In an industry built on trust, how we manage and move money matters. Claims payments are one of the most visible moments of truth for insurers, and yet, despite years of transformation on the front end, the back-end infrastructure that supports these payments is still lagging behind.
In a recent report based on a survey of over 200 senior insurance professionals in claims, finance and treasury across the U.S. and U.K. the findings confirmed what many of us have felt anecdotally. The flow of funds in claims is fragmented, reactive, and too often dependent on manual workarounds. If we want to deliver a faster, more reliable claims experience, we need to transform how money moves across the insurance ecosystem.
Process complexity is still a drag on speed
Let's start with the basics. Nearly 80% of respondents said internal process complexity is a key barrier to faster claims payments. That's not surprising when you consider how disconnected many teams still are. Claims, finance, and treasury functions often operate on separate systems, with limited visibility into each other's workflows. The result of this is payment decisions stalling, reconciliation taking days, and capital getting locked up in overfunded or underutilized accounts.
Even when claims are approved quickly, the execution of payments is often slow with limited flexibility for claimants whose expectations for speed and ease are rising. All this while regulatory pressure is mounting, which is not a sustainable model.
Liquidity bottlenecks are real
Two-thirds (66%) of respondents said accessing readily available funds remains a challenge —a concern that rises to three-quarters (74%) in the U.S., underscoring broader structural hurdles. Many insurers still rely on decentralized funding structures that weren't designed for real-time operations. Cash calls, batch funding, and legacy approval flows might have worked in a slower environment, but they're not built for modern claims.
It is also clear that finance and treasury teams don't always have a clear view into delegated claims funds. Only a third (32%) of finance leaders said they have visibility into these balances, which is a clear blind spot. A blind spot that creates risk, limits agility, and makes it harder to manage capital effectively.
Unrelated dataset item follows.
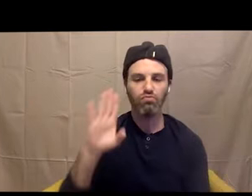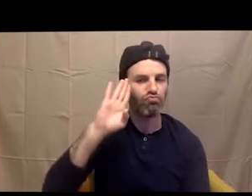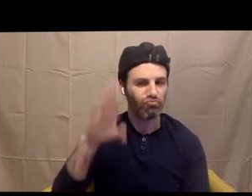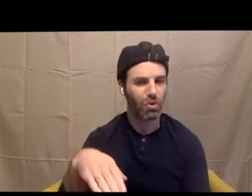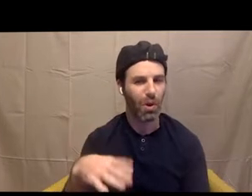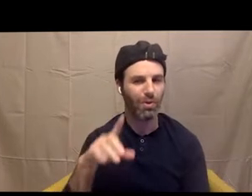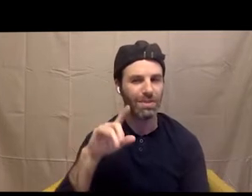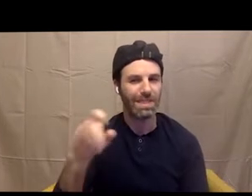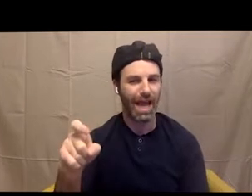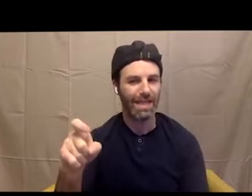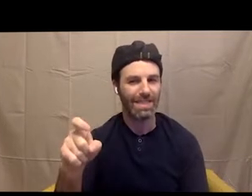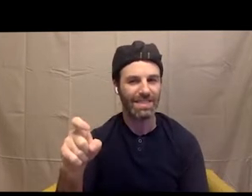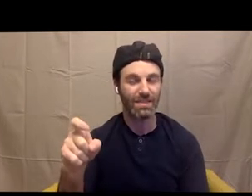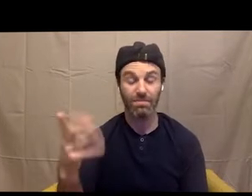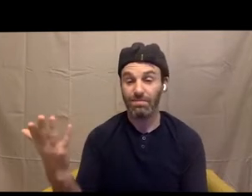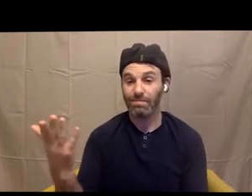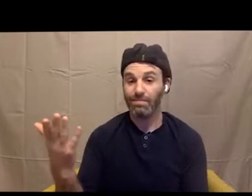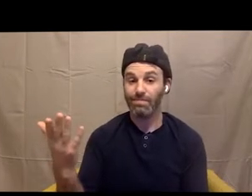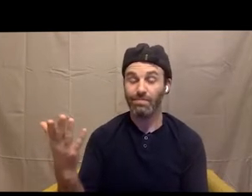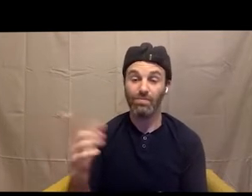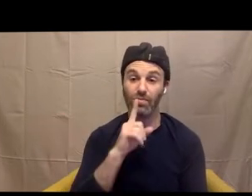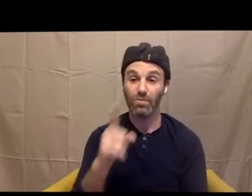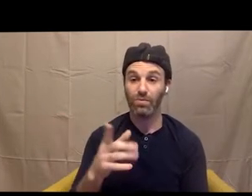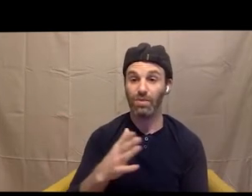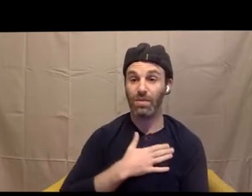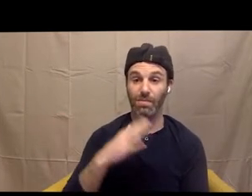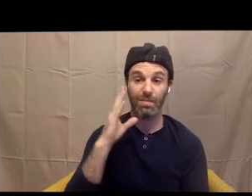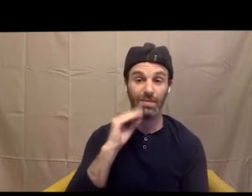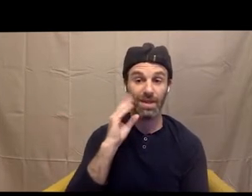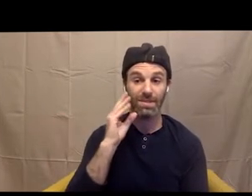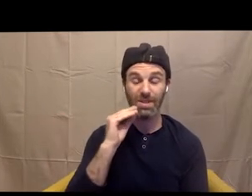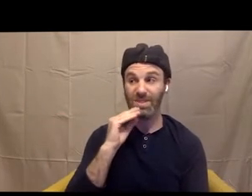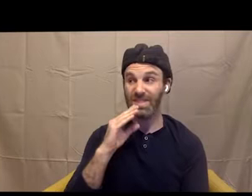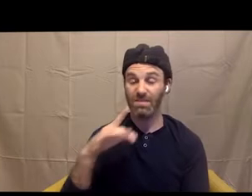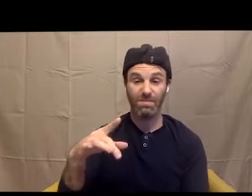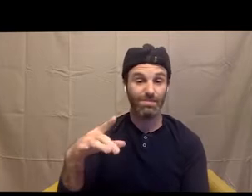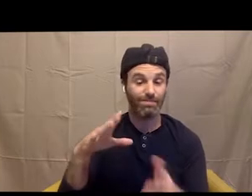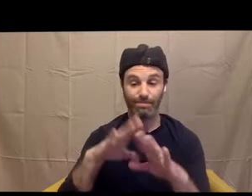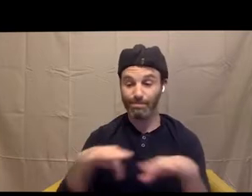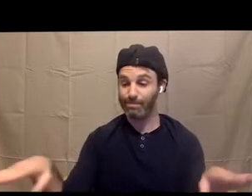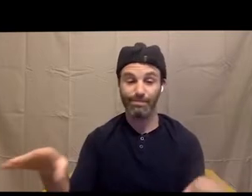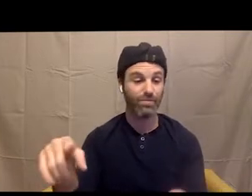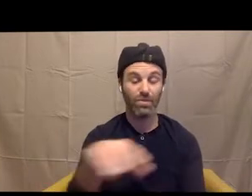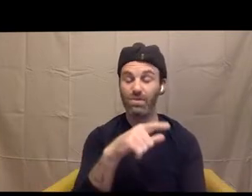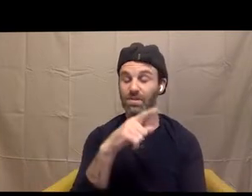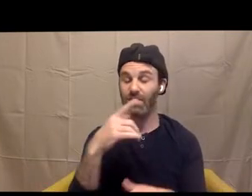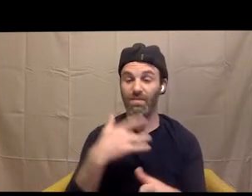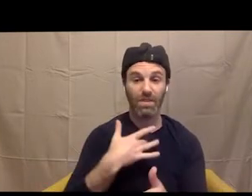Because in my experience, kids really have this idea that they don't know anything about sex or gender. And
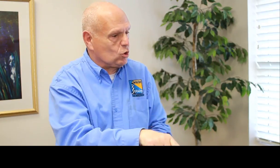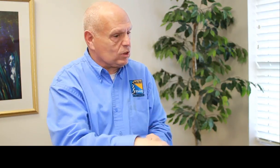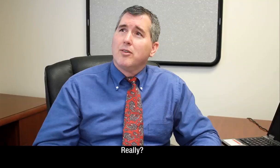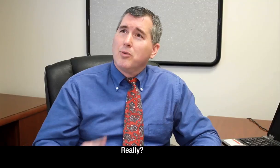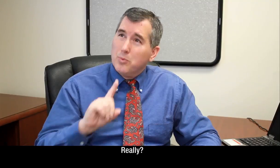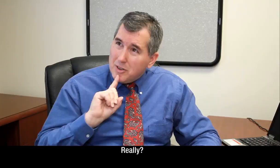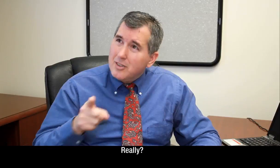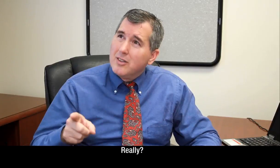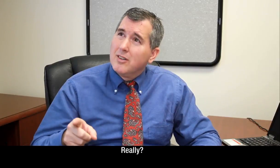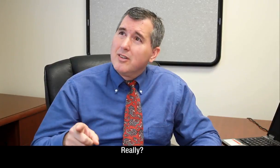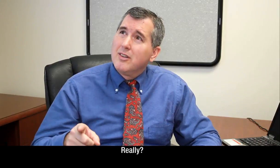Really?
External coordination adds another layer of friction
Beyond internal challenges, over three-quarters (78%) of insurers pointed to delays driven by third-party involvement, whether from brokers, TPAs, or banking partners. These external actors are critical parts of the value chain, but when systems don't talk to each other and data isn't shared in real-time, handoffs become hurdles.
In the U.S. especially, regulatory expectations around payment timeliness and auditability are becoming more stringent. Without better integration between insurers and their partners, it's difficult to meet those standards with confidence.
A shift toward financial infrastructure
The good news is that many insurers aren't standing still. We're seeing a clear shift away from patchwork fixes and toward strategic investment in financial infrastructure. That means building platforms that connect finance, claims, and treasury in real time. It means embedding liquidity controls, improving payment oversight, and creating a shared source of truth across teams.
This is especially important in a distributed claims model, where multiple parties, systems, and geographies are involved. Without a unified approach, it's incredibly difficult to manage disbursements at scale.
What comes next
Faster payments are a matter of trust as much as speed. It's about showing customers we can act with urgency and accuracy when it matters most. It's also about giving insurers the tools to manage capital, reduce exposure, and stay compliant in a more complex market.
We're at a tipping point. Insurers that invest in modernizing how funds are held, moved, and monitored will be the ones best positioned to lead in this next chapter. Not only because they can pay faster, but because they'll have the visibility and control to make smarter, more resilient decisions across the business.